A team of scientists at the University of Central Florida is making fake Mars dirt and they’re selling it to agencies like NASA.

The simulated Mars dirt is called regolith, and the team of astrophysicists at UCF is using a recipe of various minerals to match the real thing. Scientist will use the regolith to test equipment for future Mars explorations and to figure out how to grow food on Mars.

UCF physicist and geologist Daniel Britt said the team used data from the Mars Curiosity rover to create the regolith. “What we do is we take what we know about the mineralogy of other worlds – it’s not just Mars, we do the moon and asteroids – and we develop formulas and recipes, a pinch of this and a dash of that, to match the mineralogy on these other worlds.”

He says by having a well-defined recipe and consistent product, scientists can get better results. “The goal is to get as realistic and hi fidelity a simulation as possible as to what the surface on an extraterrestrial body is like and use them for scientific and engineering purposes.”
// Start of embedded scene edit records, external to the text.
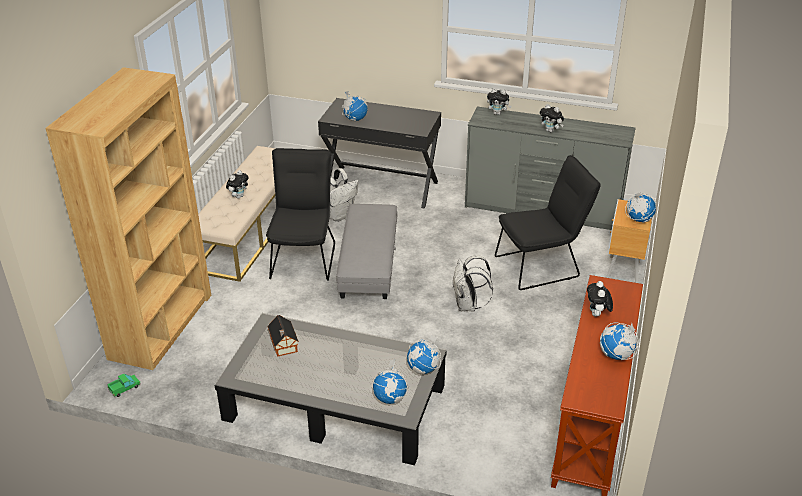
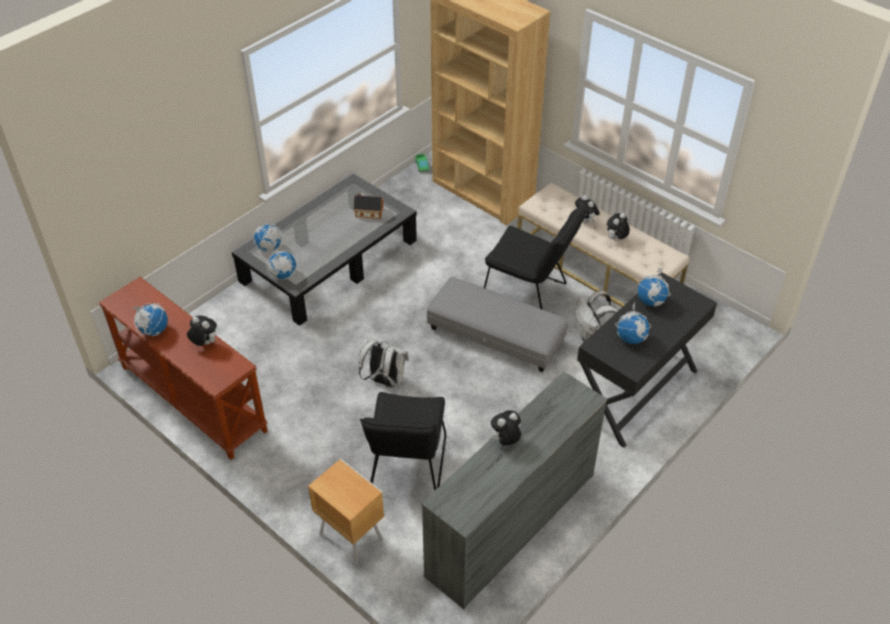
camera: 115 degrees right, 10 degrees up
plush toy [487,88,511,115] -> plush toy moved to [607,213,630,240]
globe [625,192,656,223] -> globe moved to [615,302,651,344]

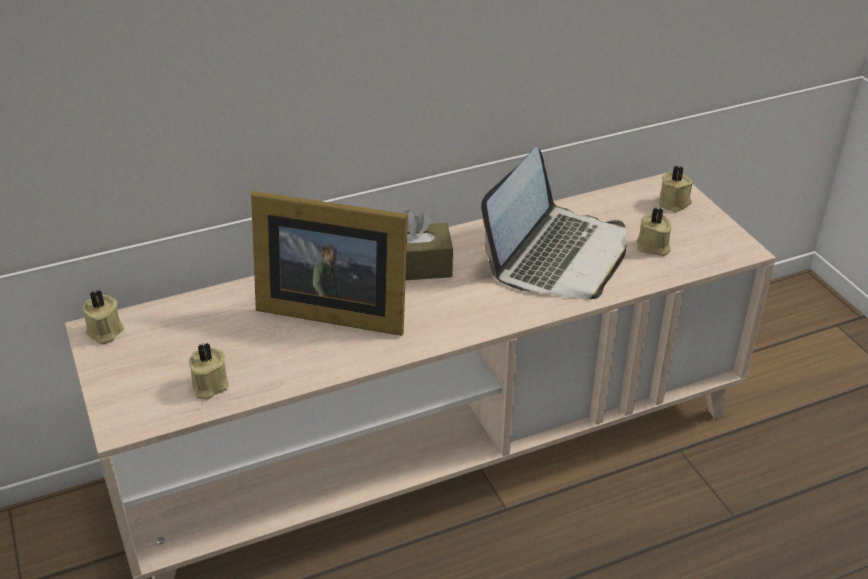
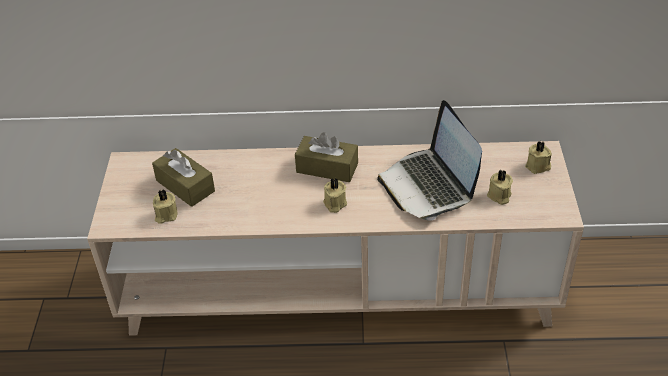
camera: 25 degrees right, 5 degrees up
beige candle [82,290,124,344] -> beige candle moved to [323,178,347,213]
picture frame [251,191,408,336] -> none
laptop [481,147,627,299] -> laptop turned 105 degrees clockwise [377,100,482,221]
none -> brown tissue box [152,148,215,207]

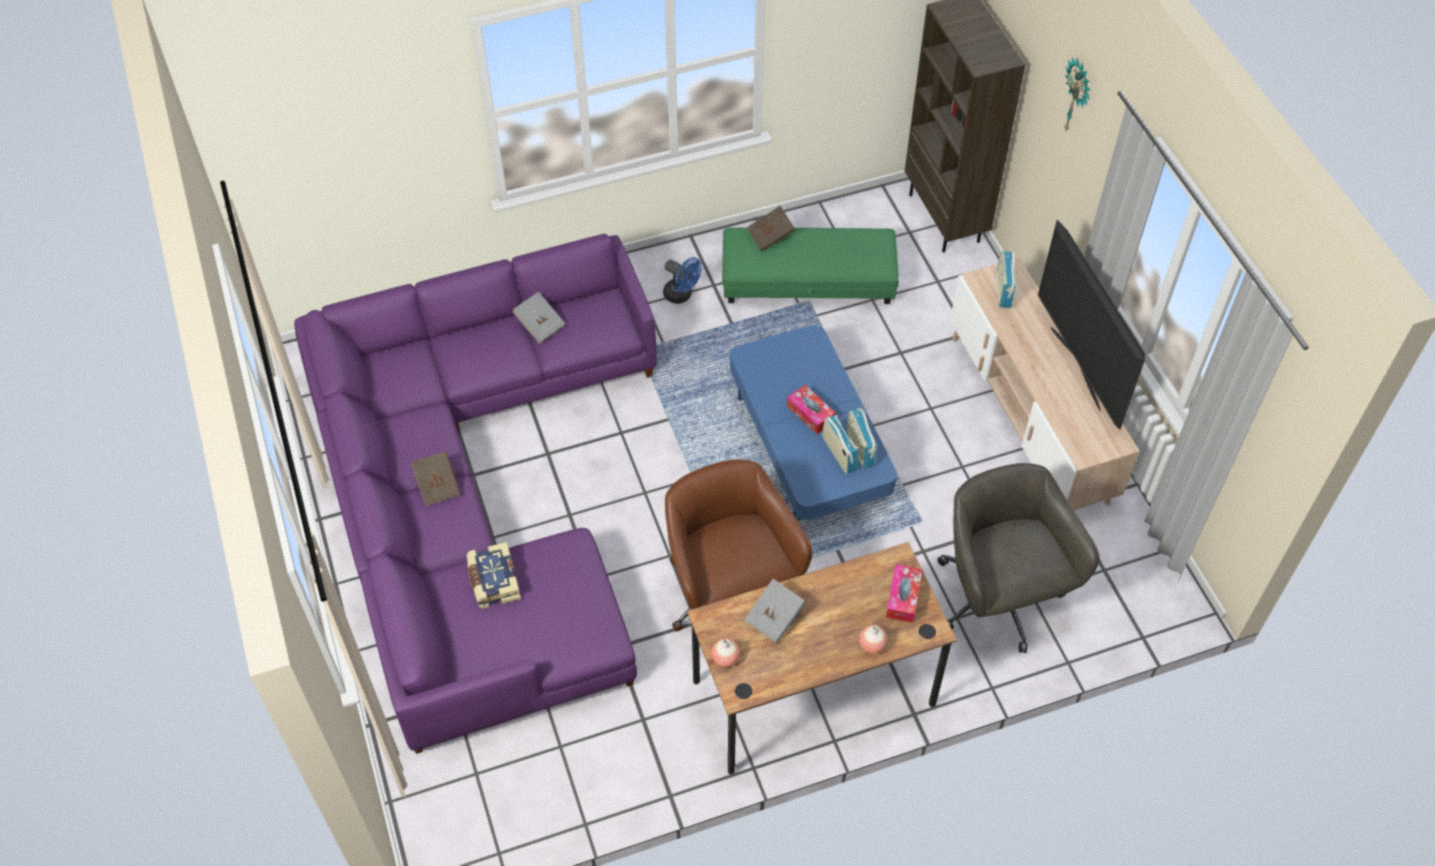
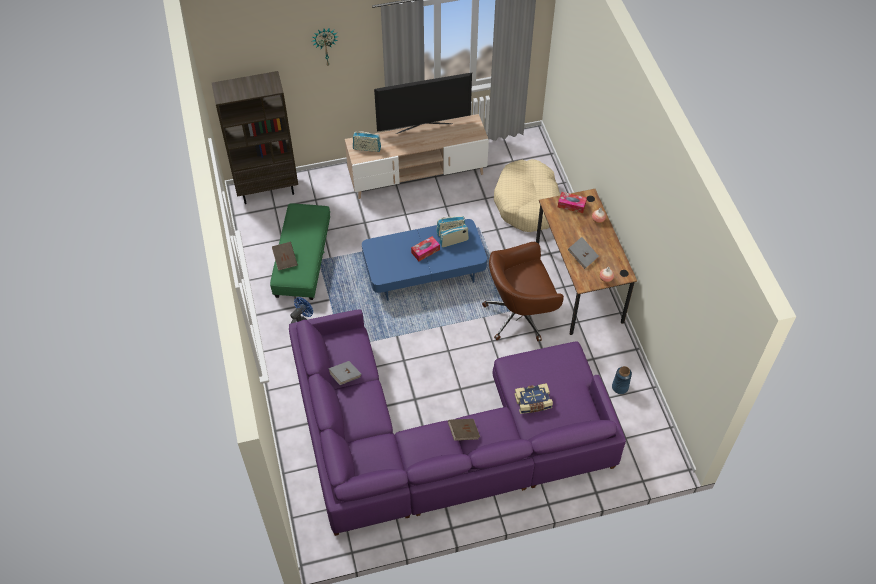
camera: 85 degrees left, 0 degrees up
grey office chair [937,463,1100,653] -> beige dog bed [494,159,560,232]
none -> blue vase [612,366,632,394]

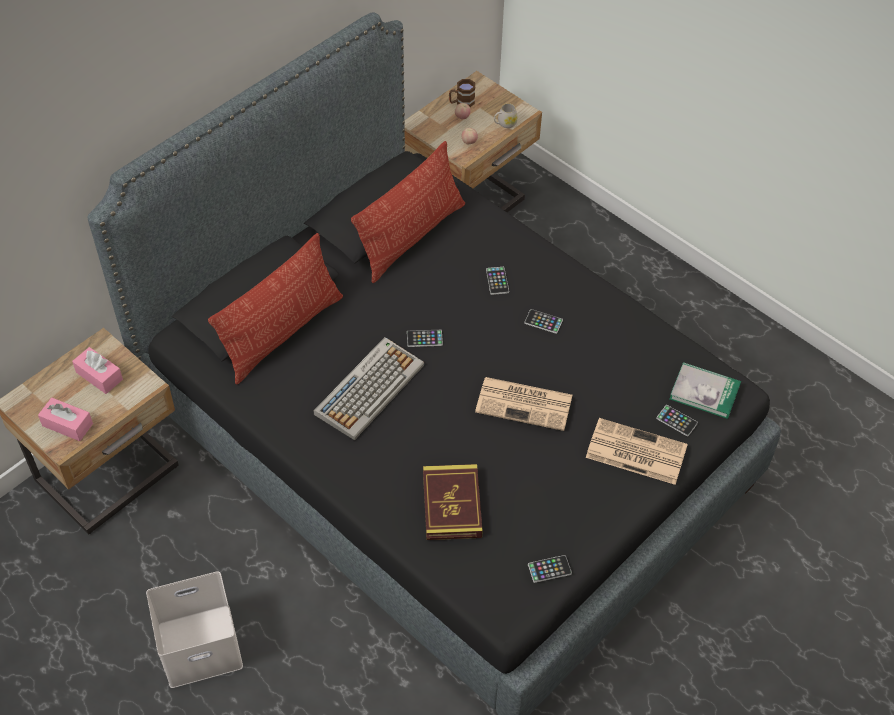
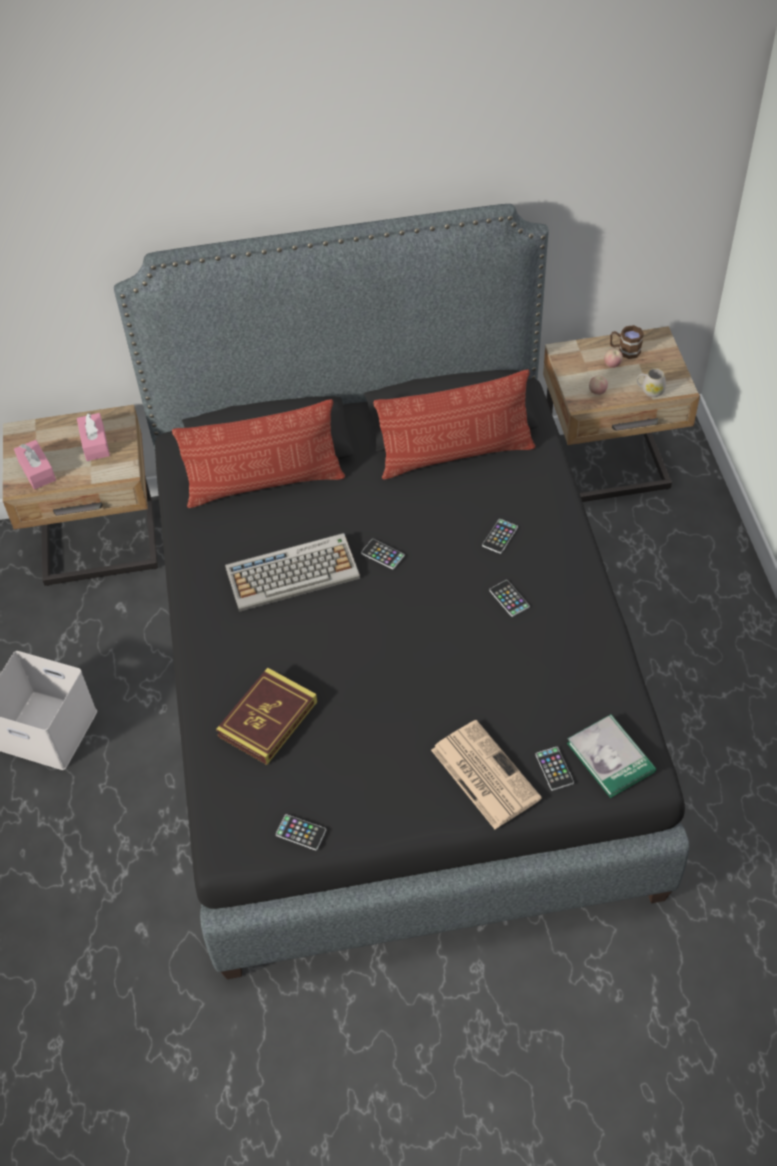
camera: 40 degrees right, 0 degrees up
newspaper [475,377,572,431] -> none

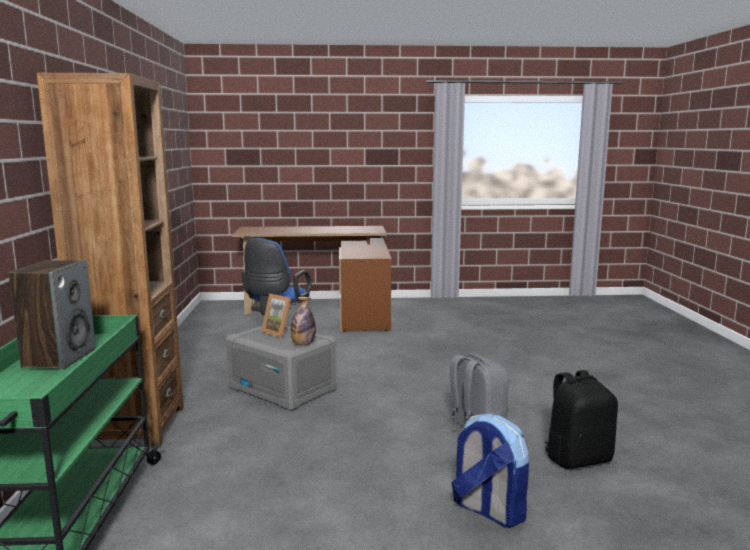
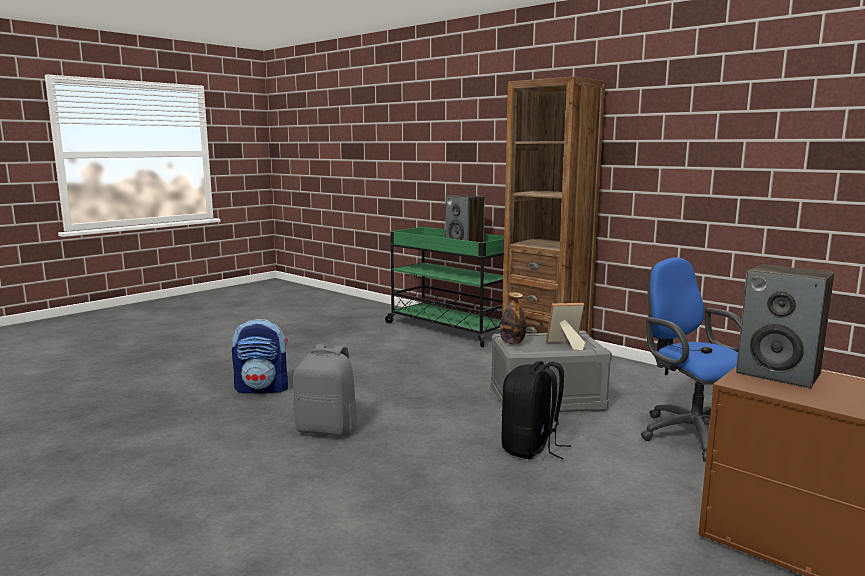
camera: 135 degrees right, 0 degrees up
black backpack [545,370,618,469] -> black backpack moved to [501,361,571,459]
none -> speaker [736,264,834,388]

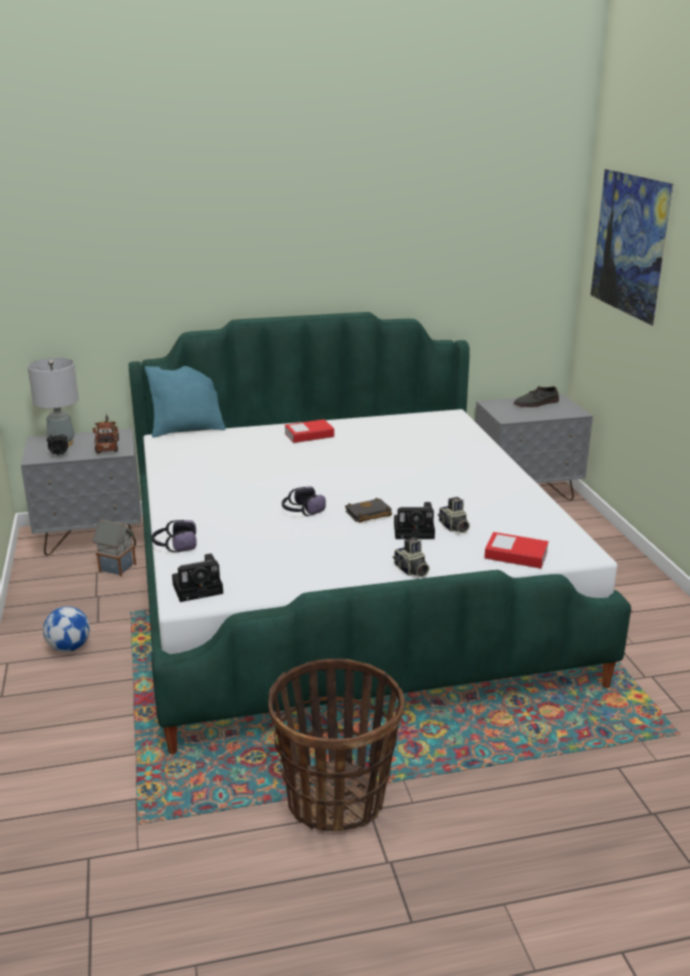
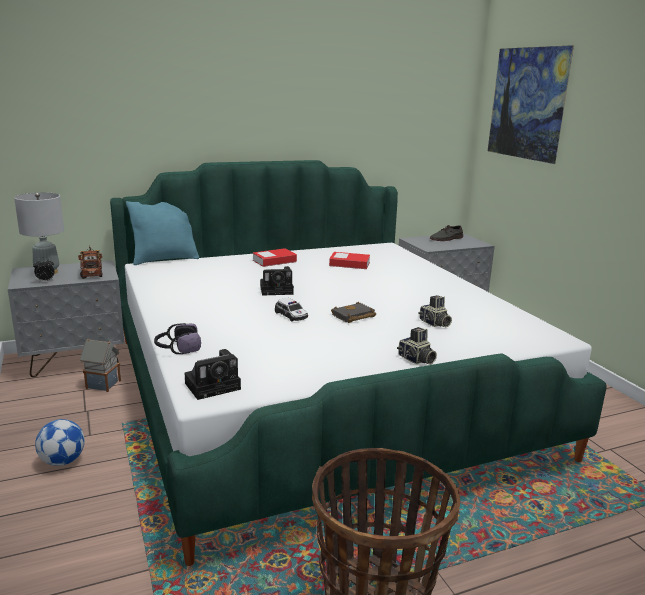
camera: 10 degrees left, 5 degrees down
headphones [282,486,326,516] -> toy car [275,298,308,321]
camera [394,502,435,539] -> camera moved to [260,266,294,296]
book [484,532,549,569] -> book moved to [329,252,370,269]

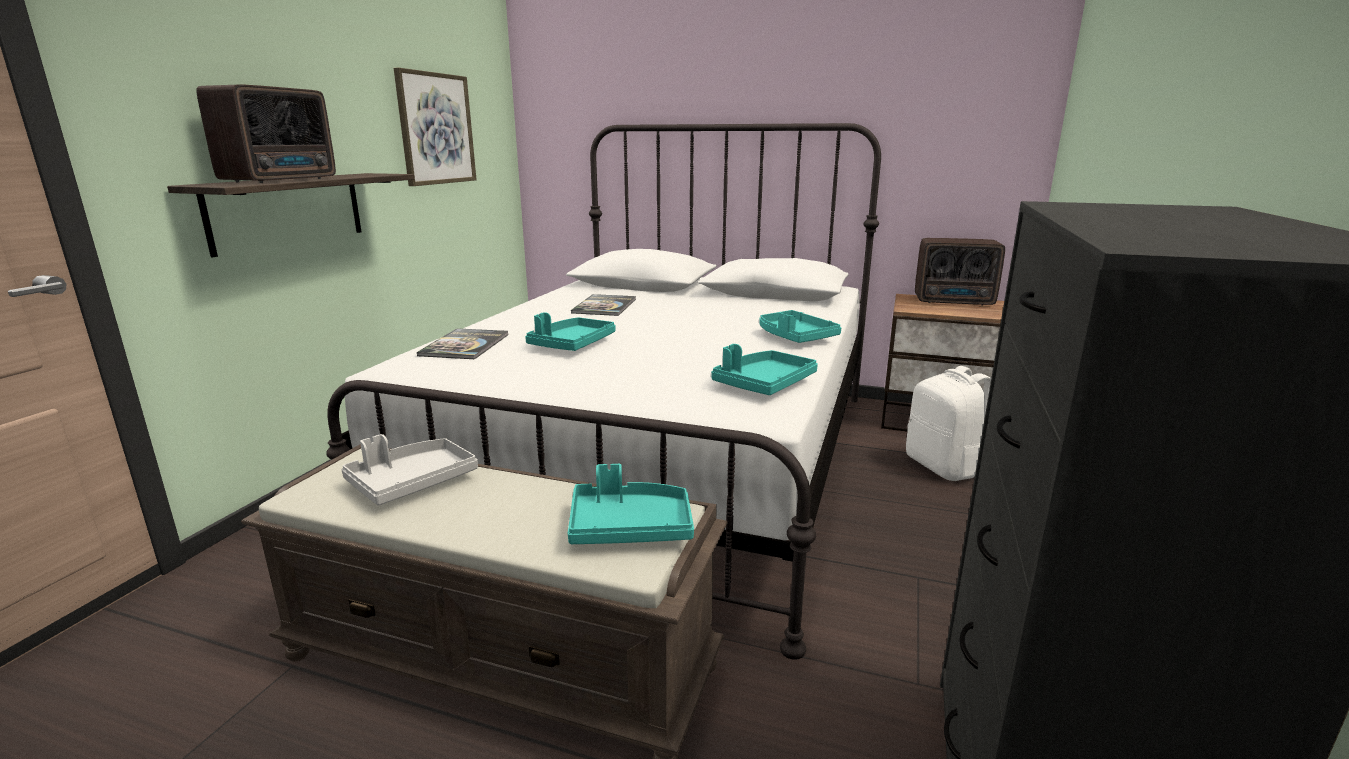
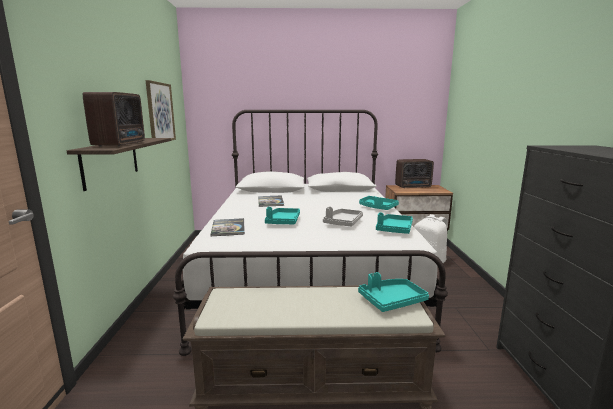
camera: 20 degrees left, 5 degrees down
grey tray [341,434,478,505] -> grey tray moved to [323,207,363,226]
UCF students are working with the team to crush and mix the regolith. “For someone who has always loved space science, this is the ultimate cool,” said Cody Shultz, a mechanical engineering senior working on the regolith. “The experience is fantastic in terms of the real world, out-of-this-world experience.”

The product sells for about $20 a kilogram, plus shipping. UCF said there’s about 30 pending orders for the simulated regolith.